WORK TASK: Copy out the records precisely, omitting pictures.

(Beginning of PROVIDED DATA)

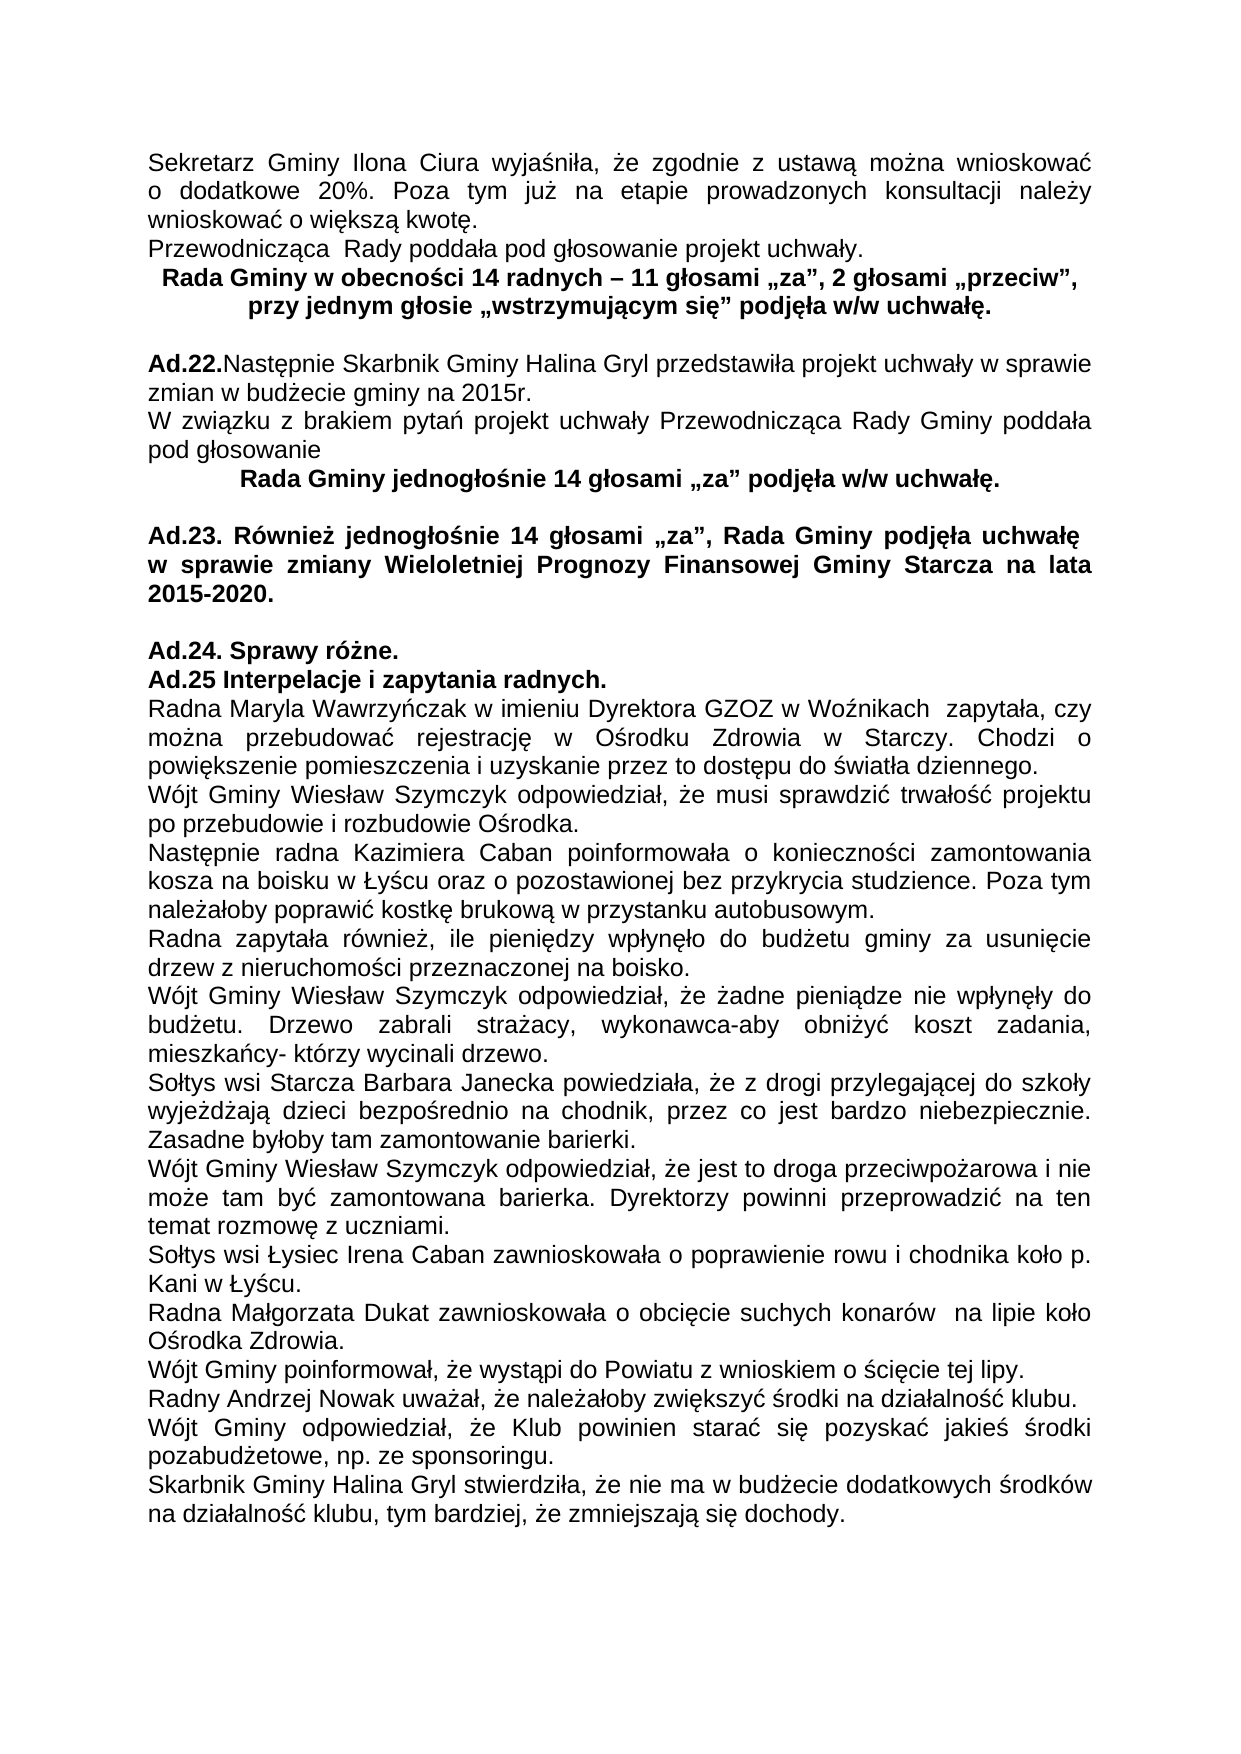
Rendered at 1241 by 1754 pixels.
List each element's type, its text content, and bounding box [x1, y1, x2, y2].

text Sołtys wsi Łysiec Irena Caban zawnioskowała o poprawienie rowu i chodnika koło p. Kani w Łyścu. [148, 1240, 1093, 1298]
text Sekretarz Gminy Ilona Ciura wyjaśniła, że zgodnie z ustawą można wnioskować o dodatkowe 20%. Poza tym już na etapie prowadzonych konsultacji należy wnioskować o większą kwotę. [148, 148, 1093, 234]
text Wójt Gminy poinformował, że wystąpi do Powiatu z wnioskiem o ścięcie tej lipy. [148, 1355, 1093, 1384]
text Sołtys wsi Starcza Barbara Janecka powiedziała, że z drogi przylegającej do szkoły wyjeżdżają dzieci bezpośrednio na chodnik, przez co jest bardzo niebezpiecznie. Zasadne byłoby tam zamontowanie barierki. [148, 1068, 1093, 1154]
text Ad.25 Interpelacje i zapytania radnych. [148, 665, 1093, 694]
text Ad.22.Następnie Skarbnik Gminy Halina Gryl przedstawiła projekt uchwały w sprawie zmian w budżecie gminy na 2015r. [148, 349, 1093, 406]
text Wójt Gminy Wiesław Szymczyk odpowiedział, że jest to droga przeciwpożarowa i nie może tam być zamontowana barierka. Dyrektorzy powinni przeprowadzić na ten temat rozmowę z uczniami. [148, 1154, 1093, 1240]
text Radna Maryla Wawrzyńczak w imieniu Dyrektora GZOZ w Woźnikach zapytała, czy można przebudować rejestrację w Ośrodku Zdrowia w Starczy. Chodzi o powiększenie pomieszczenia i uzyskanie przez to dostępu do światła dziennego. [148, 694, 1093, 780]
text Radna Małgorzata Dukat zawnioskowała o obcięcie suchych konarów na lipie koło Ośrodka Zdrowia. [148, 1298, 1093, 1355]
text Wójt Gminy odpowiedział, że Klub powinien starać się pozyskać jakieś środki pozabudżetowe, np. ze sponsoringu. [148, 1413, 1093, 1470]
text Rada Gminy jednogłośnie 14 głosami „za” podjęła w/w uchwałę. [148, 464, 1093, 493]
text Skarbnik Gminy Halina Gryl stwierdziła, że nie ma w budżecie dodatkowych środków na działalność klubu, tym bardziej, że zmniejszają się dochody. [148, 1470, 1093, 1528]
text Rada Gminy w obecności 14 radnych – 11 głosami „za”, 2 głosami „przeciw”, przy jednym głosie „wstrzymującym się” podjęła w/w uchwałę. [148, 263, 1093, 320]
text Radny Andrzej Nowak uważał, że należałoby zwiększyć środki na działalność klubu. [148, 1384, 1093, 1413]
text Przewodnicząca Rady poddała pod głosowanie projekt uchwały. [148, 234, 1093, 263]
text Ad.24. Sprawy różne. [148, 636, 1093, 665]
text Ad.23. Również jednogłośnie 14 głosami „za”, Rada Gminy podjęła uchwałę w sprawie zmiany Wieloletniej Prognozy Finansowej Gminy Starcza na lata 2015-2020. [148, 521, 1093, 608]
text Wójt Gminy Wiesław Szymczyk odpowiedział, że żadne pieniądze nie wpłynęły do budżetu. Drzewo zabrali strażacy, wykonawca-aby obniżyć koszt zadania, mieszkańcy- którzy wycinali drzewo. [148, 981, 1093, 1068]
text W związku z brakiem pytań projekt uchwały Przewodnicząca Rady Gminy poddała pod głosowanie [148, 406, 1093, 464]
text Wójt Gminy Wiesław Szymczyk odpowiedział, że musi sprawdzić trwałość projektu po przebudowie i rozbudowie Ośrodka. [148, 780, 1093, 838]
text Radna zapytała również, ile pieniędzy wpłynęło do budżetu gminy za usunięcie drzew z nieruchomości przeznaczonej na boisko. [148, 924, 1093, 981]
text Następnie radna Kazimiera Caban poinformowała o konieczności zamontowania kosza na boisku w Łyścu oraz o pozostawionej bez przykrycia studzience. Poza tym należałoby poprawić kostkę brukową w przystanku autobusowym. [148, 838, 1093, 924]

(End of PROVIDED DATA)

EXERCISE OUTPUT:
Rendered at 1241 by 1754 pixels.
List each element's type, its text content, and bounding box [x1, y1, x2, y2].

text Sołtys wsi Łysiec Irena Caban zawnioskowała o poprawienie rowu i chodnika koło p. Kani w Łyścu. [148, 1240, 1093, 1298]
text Sekretarz Gminy Ilona Ciura wyjaśniła, że zgodnie z ustawą można wnioskować o dodatkowe 20%. Poza tym już na etapie prowadzonych konsultacji należy wnioskować o większą kwotę. [148, 148, 1093, 234]
text Wójt Gminy poinformował, że wystąpi do Powiatu z wnioskiem o ścięcie tej lipy. [148, 1355, 1093, 1384]
text Sołtys wsi Starcza Barbara Janecka powiedziała, że z drogi przylegającej do szkoły wyjeżdżają dzieci bezpośrednio na chodnik, przez co jest bardzo niebezpiecznie. Zasadne byłoby tam zamontowanie barierki. [148, 1068, 1093, 1154]
text Ad.25 Interpelacje i zapytania radnych. [148, 665, 1093, 694]
text Ad.22.Następnie Skarbnik Gminy Halina Gryl przedstawiła projekt uchwały w sprawie zmian w budżecie gminy na 2015r. [148, 349, 1093, 406]
text Wójt Gminy Wiesław Szymczyk odpowiedział, że jest to droga przeciwpożarowa i nie może tam być zamontowana barierka. Dyrektorzy powinni przeprowadzić na ten temat rozmowę z uczniami. [148, 1154, 1093, 1240]
text Radna Maryla Wawrzyńczak w imieniu Dyrektora GZOZ w Woźnikach zapytała, czy można przebudować rejestrację w Ośrodku Zdrowia w Starczy. Chodzi o powiększenie pomieszczenia i uzyskanie przez to dostępu do światła dziennego. [148, 694, 1093, 780]
text Radna Małgorzata Dukat zawnioskowała o obcięcie suchych konarów na lipie koło Ośrodka Zdrowia. [148, 1298, 1093, 1355]
text Wójt Gminy odpowiedział, że Klub powinien starać się pozyskać jakieś środki pozabudżetowe, np. ze sponsoringu. [148, 1413, 1093, 1470]
text Rada Gminy jednogłośnie 14 głosami „za” podjęła w/w uchwałę. [148, 464, 1093, 493]
text Skarbnik Gminy Halina Gryl stwierdziła, że nie ma w budżecie dodatkowych środków na działalność klubu, tym bardziej, że zmniejszają się dochody. [148, 1470, 1093, 1528]
text Rada Gminy w obecności 14 radnych – 11 głosami „za”, 2 głosami „przeciw”, przy jednym głosie „wstrzymującym się” podjęła w/w uchwałę. [148, 263, 1093, 320]
text Radny Andrzej Nowak uważał, że należałoby zwiększyć środki na działalność klubu. [148, 1384, 1093, 1413]
text Przewodnicząca Rady poddała pod głosowanie projekt uchwały. [148, 234, 1093, 263]
text Ad.24. Sprawy różne. [148, 636, 1093, 665]
text Ad.23. Również jednogłośnie 14 głosami „za”, Rada Gminy podjęła uchwałę w sprawie zmiany Wieloletniej Prognozy Finansowej Gminy Starcza na lata 2015-2020. [148, 521, 1093, 608]
text Wójt Gminy Wiesław Szymczyk odpowiedział, że żadne pieniądze nie wpłynęły do budżetu. Drzewo zabrali strażacy, wykonawca-aby obniżyć koszt zadania, mieszkańcy- którzy wycinali drzewo. [148, 981, 1093, 1068]
text W związku z brakiem pytań projekt uchwały Przewodnicząca Rady Gminy poddała pod głosowanie [148, 406, 1093, 464]
text Wójt Gminy Wiesław Szymczyk odpowiedział, że musi sprawdzić trwałość projektu po przebudowie i rozbudowie Ośrodka. [148, 780, 1093, 838]
text Radna zapytała również, ile pieniędzy wpłynęło do budżetu gminy za usunięcie drzew z nieruchomości przeznaczonej na boisko. [148, 924, 1093, 981]
text Następnie radna Kazimiera Caban poinformowała o konieczności zamontowania kosza na boisku w Łyścu oraz o pozostawionej bez przykrycia studzience. Poza tym należałoby poprawić kostkę brukową w przystanku autobusowym. [148, 838, 1093, 924]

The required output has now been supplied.